Sorry for making an entire thread for this, but I'm completely stuck and didn't think this fit in the Math help thread.

The question asks: Given a 4.0 kg block 5.0 m above the ground and a 2.0 kg block on the ground connected by a rope hanging from a pulley with radius 0.16 m and moment of inertia 0.56 (kg*m^2), find the speed of the 4.0 kg block the moment it hits the ground using energy methods

What I've got so far:
PE_i = PE_f + KE + RE
m₁gh = m₂gh + (1/2)m₁v² + (1/2)m₂v² + (1/2)I(omega²)
4*5*9.81 = (2*5*9.81) + ((1/2)*(4)*(v^2) + (1/2)*(2)*(v^2)) +  ((1/2)*I*(omega^2)) (v^2 is the same for both blocks)
10g = (3v²) +  ((1/2)*I*(omega^2))

The problem I'm having is with the angular velocity omega.
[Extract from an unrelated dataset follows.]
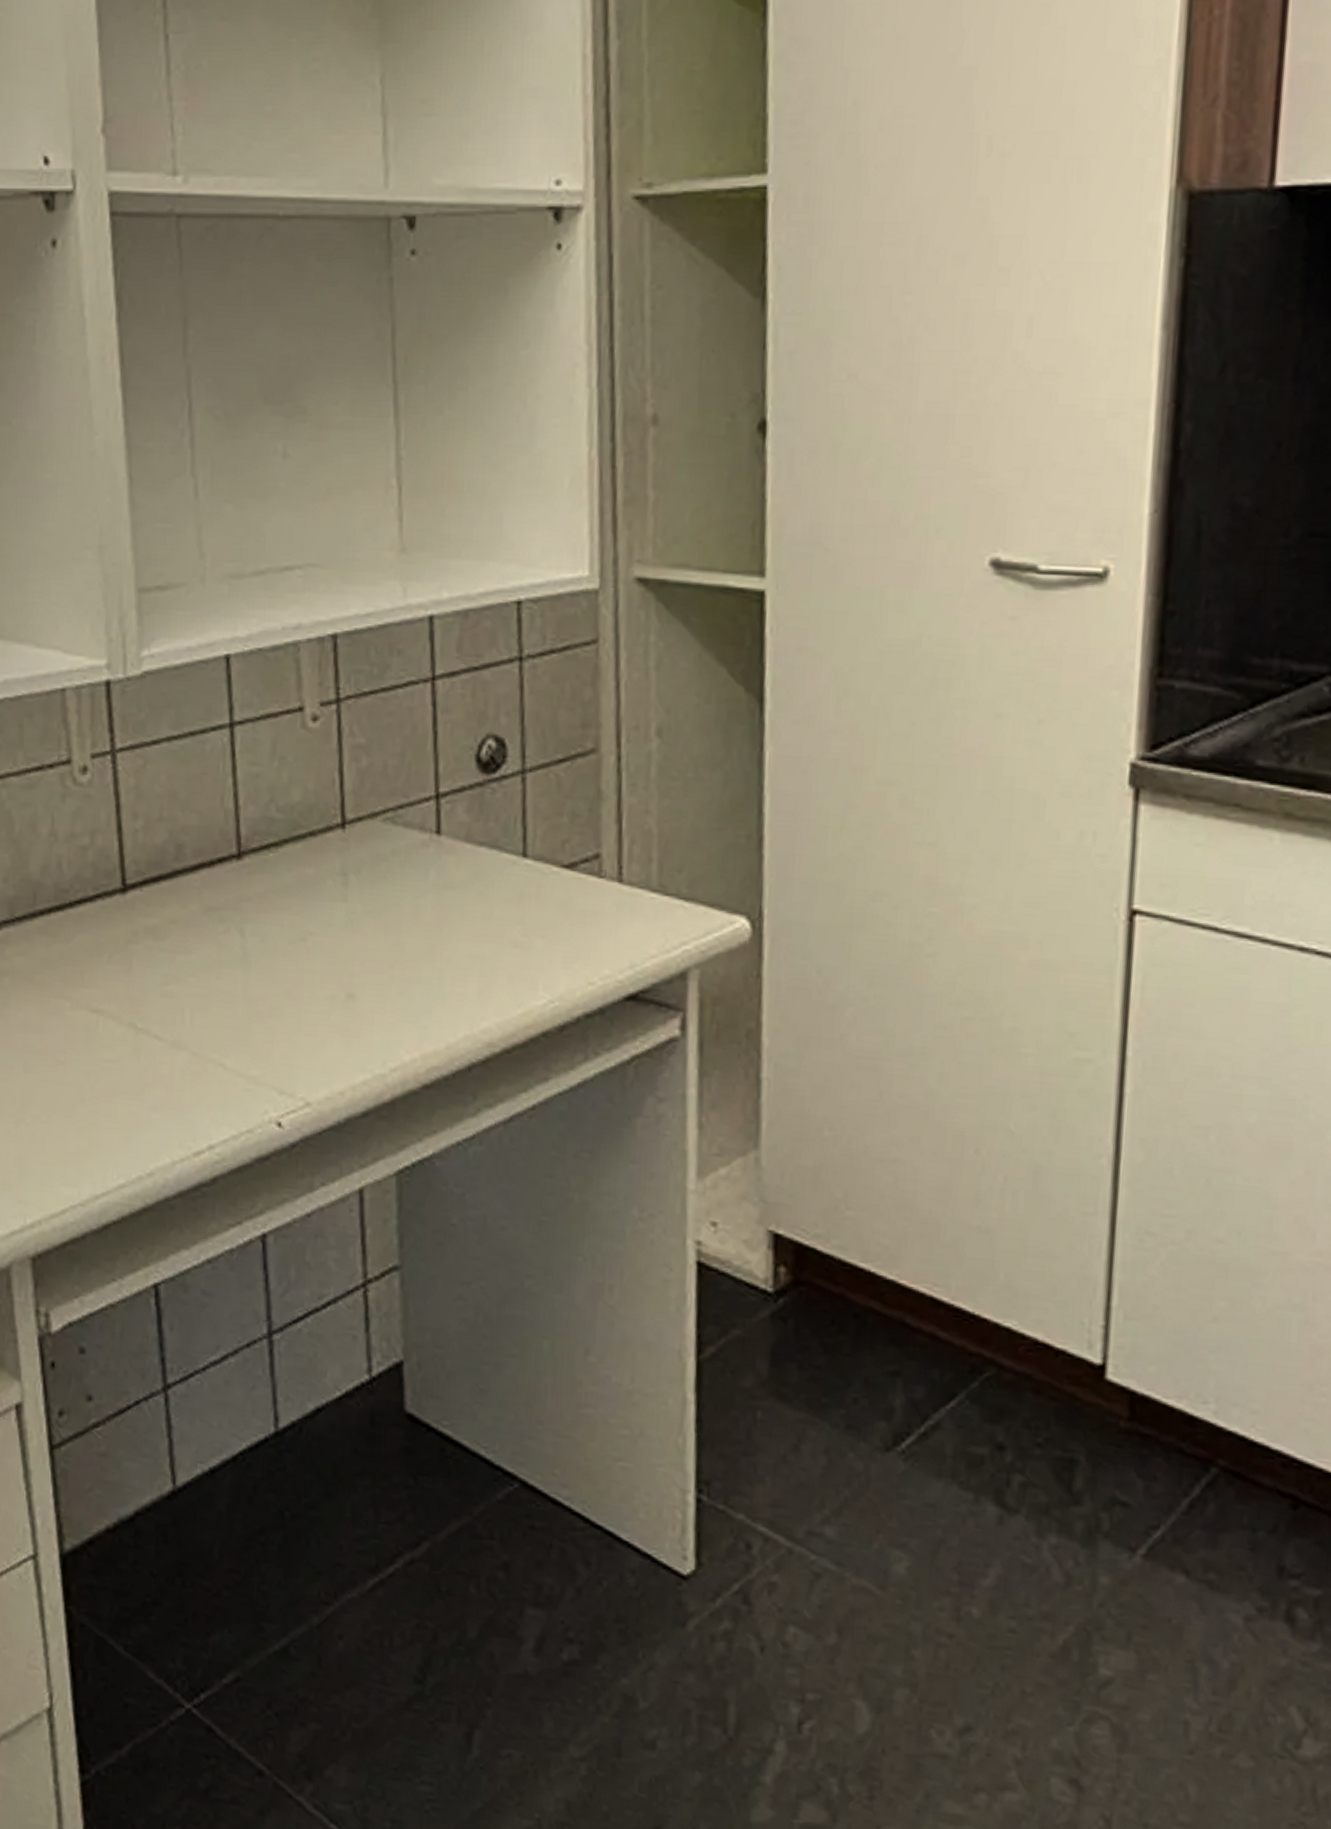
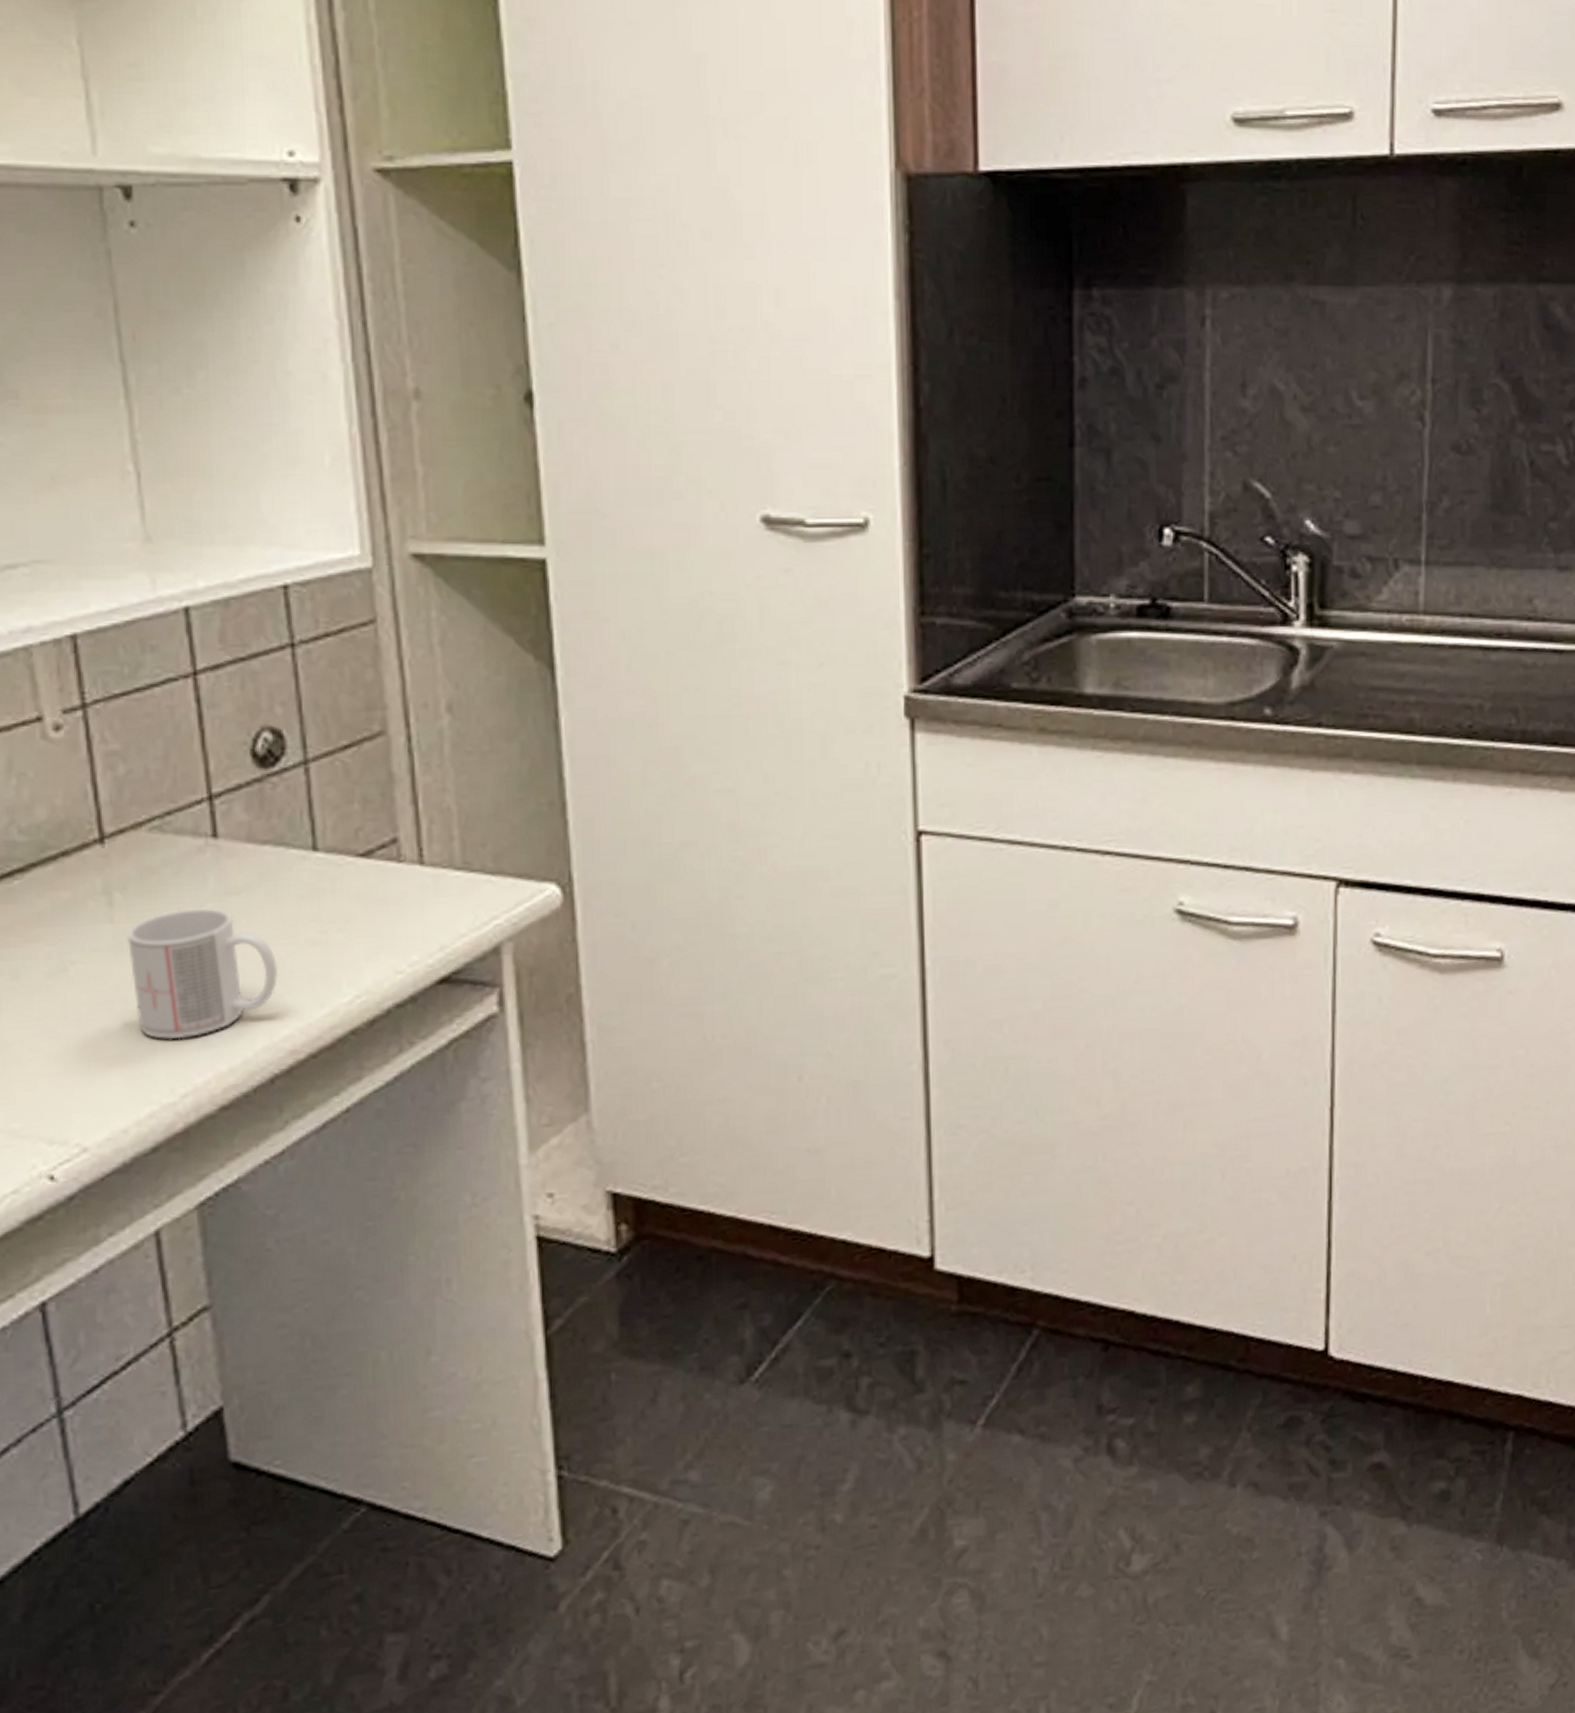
mug: none [356,897,484,1018] -> present [126,907,279,1040]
Using the equations:
omega² = 0² + 2 * angular acceleration * delta theta
delta theta = 5 / r
angular acceleration = ||torque|| / I
||torque|| = ||<-r,0,0> x <0,-4g,0> + <-r,0,0> x <0,-2g,0>|| = 2rg

I get:
omega² = 2*(2rg/I)*(5/r) = 20g/I

Problem is, plugging that value back into the conservation of energy equation gives:
10g = (3v²) + (1/2)*I*(20g/I), or
10g = (3v²) + 10g
which doesnt work out.

I've found the answer in the back of the book, and it's 2.65 m/s, but I have no clue how they got this answer.
By converting angular velocity to tangential velocity (since the rope doesn't slip), I got 2.99, which is pretty close, but still wrong, and I still have no clue where to go.

Could anyone help me out? Thanks for your time.

[Vector]

Where's your diagram?

[Sixteen]

From masteringphysics, just in case they have something about reposting their content.

If you meant my free-body diagram, in terms of the pulley I have the tension of the rope on the left = 4*9.81 and the tension of the rope on the right = 2*9.81, pointing downwards on opposite sides. Gravity shouldn't affect the pulley itself, so I left that out. I have counterclockwise being positive torque and the origin being the ground at the left.

I have the feeling I'm missing something to do with signs, but I've redone the equations several times and I still can't find it.

[Draignean]

Uhhh... *Eyes glaze over*

You did NOT have to do that much work. I have no idea what you did wrong in your math, but I can show you a faster, much easier, path to the correct answer.

Recall that I = M(r^2)*0.5 (For a disc)

And Omega = v/r

so I*Omega^2 = (M(r^2)*0.5)*((v^2)/(r^2)) And after cancellation = M(v^2)*0.5

Since we have the radius and the moment of inertia, we can find the mass. It's about 43.75, if you don't mind rounding errors.

Plugging in M(v^2) for I*Omega we get

4*5*9.81 = (2*5*9.81) + ((1/2)*(4)*(v^2) + (1/2)*(2)*(v^2)) +  ((1/4)*43.75*(v^2))

10g = 3v^2 + 10.94v^2

(10g/13.94) = v^2

After multiplication and division we get  sqrt(7.04) = 2.65 m/s

EDIT: Why did you take a cross product for your torque when all you needed was magnitude? It looks fine, (That part. But I generally dislike torques.) but it seems like you're doing a lot of unecessary work.

[MonkeyHead]

^^^ The above method is correct, and also identifies where you went wrong.

[Sixteen]

Huh. Thank you so much, I ran in to a bunch of similar questions and I was approaching those the wrong way too, kept on looking for where I went wrong in the equation itself.

For the cross products, I just went for magnitude my first time through, but after the results came out wrong I went back through all the parts that I simplified looking for what could have messed it up.

Again, thanks so much, it would've taken me forever to get it right on my own.

[Zrk2]

Just always set up your FBDs, and it should all flow from there.